Also, it seems to me that the people who are ridiculously successful at MIT
would probably have been ridiculously successful most anywhere else. Find some
smart friends, stop thinking so highly of yourself, and get back to
learning.[1]"The best programmer is a humble programmer."[2]

[0]-High point of the class: Stroustrup was guest lecturing in class a month
ago. I had seen on HN a few days before he had responded directly to one of
Linus' attacks on C++. I raised my hand and asked him how he dealt with guys
like Linus. He got all flustered and just went "Linus is a immature fool!" and
then went on preach for C++0x. [1] Read Godel Escher Bach. It will put you in
your intellectual place. [2] Wish I knew who said that first.

------
hansy
Do something big and different...something that will get you noticed. Make an
impact on your campus, like starting a club. Whatever your interests/passions
are, put your drive and work ethic behind it and really have fun with it. If
you are a CS guy, work on cool open source projects.

Don't forget about grades. I think going to a less-than-stellar school means
grades are far more important.

Lastly, every single school is unique in its own right. Figure out how your
school is positively different than, say, Harvard, MIT, etc. For example, I
went to a huge public school, but I really wish I had gotten the smaller 1 on
1 interactions you sometimes see at community colleges. Differences like that.
Exploit these difference so that if the issue of where you went to school ever
comes up with an employer, you can soundly give them a solid reason.

------
jiahuang
You seem particularly worried that you won't get hired since you're from a
lesser known school. Don't be. Especially in fields such as software, they
care a lot more about talent than name dropping. Do some cool projects and put
it up on github. Have an idea for an app? Flush it out and launch it. Don't
have an idea?
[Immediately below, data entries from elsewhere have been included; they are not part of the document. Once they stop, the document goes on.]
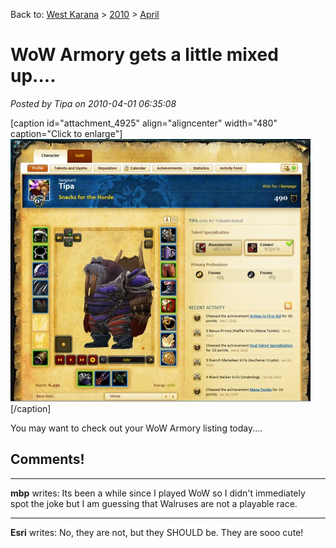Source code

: Back to: [West Karana](/posts/westkarana.md) > [2010](/posts/2010/westkarana.md) > [April](./westkarana.md)
# WoW Armory gets a little mixed up....

*Posted by Tipa on 2010-04-01 06:35:08*

[caption id="attachment\_4925" align="aligncenter" width="480" caption="Click to enlarge"][![](../../../uploads/2010/04/Fullscreen-capture-412010-72522-AM-480x420.jpg "A Tuskarr?")](../../../uploads/2010/04/Fullscreen-capture-412010-72522-AM.jpg)[/caption]

You may want to check out your WoW Armory listing today....

## Comments!

---

**mbp** writes: Its been a while since I played WoW so I didn't immediately spot the joke but I am guessing that Walruses are not a playable race.

---

**Esri** writes: No, they are not, but they SHOULD be. They are sooo cute!

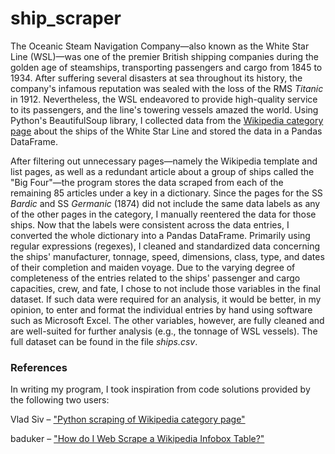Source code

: # ship_scraper
 
The Oceanic Steam Navigation Company—also known as the White Star Line (WSL)—was one of the premier British shipping companies during the golden age of steamships, transporting passengers and cargo from 1845 to 1934. After suffering several disasters at sea throughout its history, the company's infamous reputation was sealed with the loss of the RMS <i>Titanic</i> in 1912. Nevertheless, the WSL endeavored to provide high-quality service to its passengers, and the line's towering vessels amazed the world. Using Python's BeautifulSoup library, I collected data from the <a href="https://en.wikipedia.org/wiki/Category:Ships_of_the_White_Star_Line">Wikipedia category page</a> about the ships of the White Star Line and stored the data in a Pandas DataFrame.

After filtering out unnecessary pages—namely the Wikipedia template and list pages, as well as a redundant article about a group of ships called the "Big Four"—the program stores the data scraped from each of the remaining 85 articles under a key in a dictionary. Since the pages for the SS <i>Bardic</i> and SS <i>Germanic</i> (1874) did not include the same data labels as any of the other pages in the category, I manually reentered the data for those ships. Now that the labels were consistent across the data entries, I converted the whole dictionary into a Pandas DataFrame. Primarily using regular expressions (regexes), I cleaned and standardized data concerning the ships' manufacturer, tonnage, speed, dimensions, class, type, and dates of their completion and maiden voyage. Due to the varying degree of completeness of the entries related to the ships' passenger and cargo capacities, crew, and fate, I chose to not include those variables in the final dataset. If such data were required for an analysis, it would be better, in my opinion, to enter and format the individual entries by hand using software such as Microsoft Excel. The other variables, however, are fully cleaned and are well-suited for further analysis (e.g., the tonnage of WSL vessels). The full dataset can be found in the file <i>ships.csv</i>.


### References
In writing my program, I took inspiration from code solutions provided by the following two users:

Vlad Siv – <a href="https://stackoverflow.com/questions/70233801/python-scraping-of-wikipedia-category-page">"Python scraping of Wikipedia category page"</a><p>
baduker – <a href="http://5.9.10.113/64256790/how-do-i-web-scrape-a-wikipedia-infobox-table">"How do I Web Scrape a Wikipedia Infobox Table?"</a>
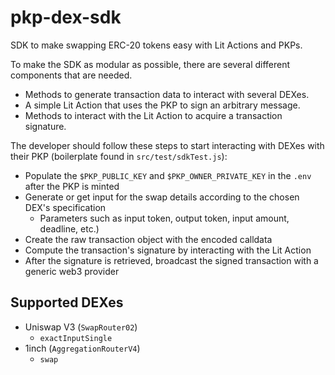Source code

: # pkp-dex-sdk
SDK to make swapping ERC-20 tokens easy with Lit Actions and PKPs.

To make the SDK as modular as possible, there are several different components that are needed.

- Methods to generate transaction data to interact with several DEXes.
- A simple Lit Action that uses the PKP to sign an arbitrary message.
- Methods to interact with the Lit Action to acquire a transaction signature.

The developer should follow these steps to start interacting with DEXes with their PKP (boilerplate found in `src/test/sdkTest.js`):
- Populate the `$PKP_PUBLIC_KEY` and `$PKP_OWNER_PRIVATE_KEY` in the `.env` after the PKP is minted
- Generate or get input for the swap details according to the chosen DEX's specification
  - Parameters such as input token, output token, input amount, deadline, etc.)
- Create the raw transaction object with the encoded calldata
- Compute the transaction's signature by interacting with the Lit Action
- After the signature is retrieved, broadcast the signed transaction with a generic web3 provider


## Supported DEXes
- Uniswap V3 (`SwapRouter02`)
  - `exactInputSingle`
- 1inch (`AggregationRouterV4`)
  - `swap`

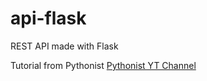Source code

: # api-flask

REST API made with Flask

Tutorial from Pythonist
[Pythonist YT Channel](https://www.youtube.com/watch?v=HX-ChCQfJEo&list=PLMOobVGrchXN5tKYdyx-d2OwwgxJuqDVH&index=5)
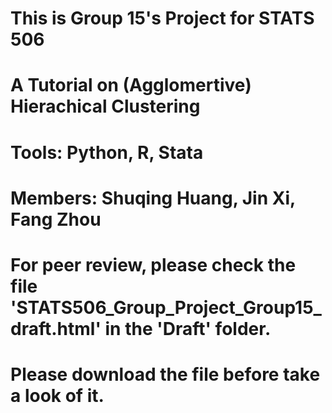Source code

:# This is Group 15's Project for STATS 506
# A Tutorial on (Agglomertive) Hierachical Clustering
# Tools: Python, R, Stata
# Members: Shuqing Huang, Jin Xi, Fang Zhou
# For peer review, please check the file 'STATS506_Group_Project_Group15_draft.html' in the 'Draft' folder.
# Please download the file before take a look of it.
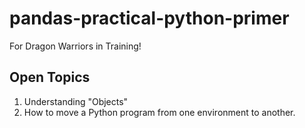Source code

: # pandas-practical-python-primer
For Dragon Warriors in Training!


## Open Topics
1. Understanding "Objects"
2. How to move a Python program from one environment to another.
Look at a successful app and try to port it to another platform
-- you'll probably learn a lot along the way.

As students of a relatively small school that doesn't do a lot of advanced
scientific research, my friends and I were able to get jobs/internships at
some of the companies you've listed, so all is not lost :)

------
sinamdar
My advice is this:

1.Find the most accomplished professors in your department and take courses
offered by them. Even though your school may not have a big reputation, some
professors may have enough clout to recommend you when applying to Google/FB
etc.

2.Keep doing Deliberate Practice. Take the hardest courses. Work on your own
projects. Contribute to open source projects.

------
namank
Then kill the GPA. Most grad schools (far as I know) and virtually every
corporation give GPA about 50% of the weight.

Then undergrad doesn't matter.